Diffusion is slow and bulk flow is limited in a gel such as the vitreous. Therefore, topically administered substances are prevented from reaching the retina and optic nerve and systemically administered antimicrobials are unable to reach the center of the vitreous. This slow change of substance concentrations has been used in humans to determine time of death and aid in postmortem diagnosis in manatees.
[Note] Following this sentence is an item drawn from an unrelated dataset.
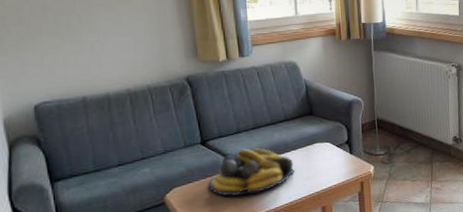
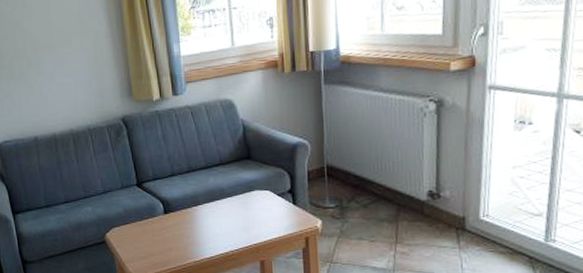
fruit bowl: present [208,148,295,196] -> none [144,192,231,241]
The optical transparency of the vitreous is primarily due to a low concentration of structural macromolecules (0.2%, w/v) and soluble proteins. Additionally, the configuration of highly hydrated GAG chains separating small‐diameter collagen fibers aids in the passage of light with minimal scattering. Another important factor in optical clarity is the blood–vitreous barrier; HA is thought to act as a barrier that prevents diffusion of macromolecules and cells into the vitreous, except in cases of trauma or cortex disruption. Inflammatory responses, neovascularization, and collagenase activity are likewise suppressed in the vitreous. As a result of these anatomical and physiological properties, the vitreous transmits 90% of light at wavelengths between 300 and 1400 nm.